Atlas of Distances Workshop
The Atlas of Distances Workshop, held from May 15 to 19, was conceived as a week-long immersive experience that alternated moments of observation and mapping with moments of organisation and design. Throughout this period, students developed individual projects through the multifaceted lens of ‘distance’, understood to encompass communities, infrastructures, weather and climate, resources, and technologies.
The very workshop space itself served as ‘the atlas’. Initially, it was a blank canvas, characterised by two primary axes: time and altitude. As each day unfolded, students evolved their projects through layering, expanding, visualising, materialising, manifesting, connecting, editing, and navigating. Various visualisation and materialisation techniques, including 2D, 3D, and time-based media, were used to bring these projects to life. By the workshop’s culmination, each project had found its place within ‘the atlas’, accompanied by a set of keywords.

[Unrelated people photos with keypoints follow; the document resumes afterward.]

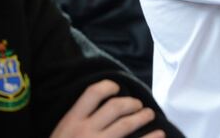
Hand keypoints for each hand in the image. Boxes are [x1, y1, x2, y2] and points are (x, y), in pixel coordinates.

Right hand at [50, 79, 164, 137]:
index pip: (93, 93)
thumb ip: (75, 124)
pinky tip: (159, 134)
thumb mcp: (60, 137)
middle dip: (132, 103)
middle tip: (139, 106)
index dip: (108, 86)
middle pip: (116, 107)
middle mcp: (85, 130)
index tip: (117, 88)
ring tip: (149, 115)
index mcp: (71, 122)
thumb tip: (99, 108)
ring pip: (127, 124)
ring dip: (143, 116)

The collection of posters presented here represents a redesigned three-dimensional publication of the atlas of individual projects. Each student’s work demonstrates a distinct exploration of ‘distance’, whether viewed as an objective or subjective facet of design and architecture. These projects are conveyed on posters through images, unaltered student notes, and keywords, which facilitate navigating the projects’ intentions.
The graphic design system developed for this purpose serves as an archival and indexing tool, maintaining a consistent framework for organising the projects. This system aligns with the conditions and atlas employed during the workshop. These conditions, in turn, categorise the projects in relation to design and architecture discourse relating to industrial cycles, weather phenomena, and resource extractions.